BEGIN EXTRACTED MATERIAL

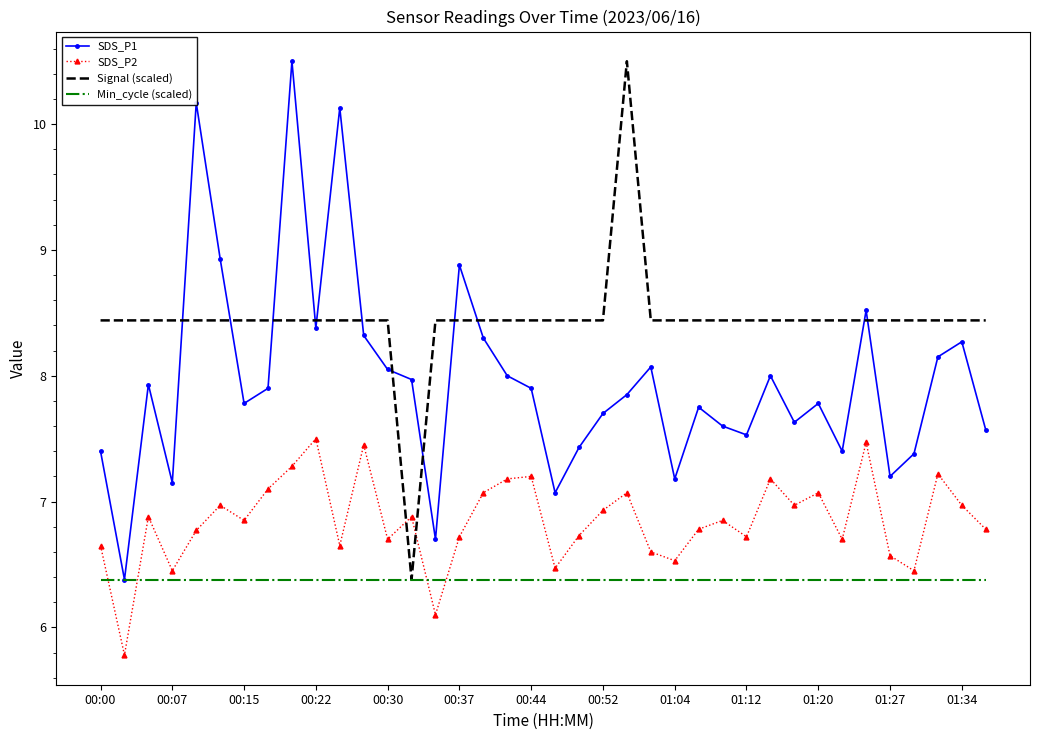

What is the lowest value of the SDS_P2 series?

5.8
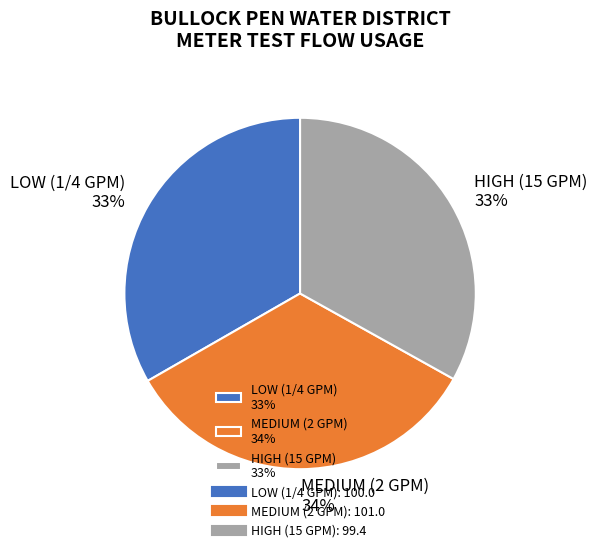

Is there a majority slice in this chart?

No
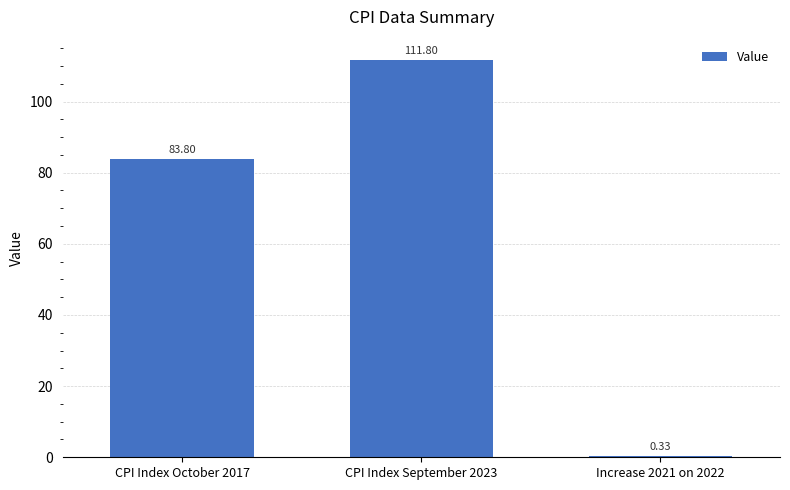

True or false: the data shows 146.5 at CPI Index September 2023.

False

END EXTRACTED MATERIAL

PROBLEM REQUIREMENTS: Filter the data above down to the lines that contain the string "there". Treat uppercase and lowercase as different.

RESPONSE:
Is there a majority slice in this chart?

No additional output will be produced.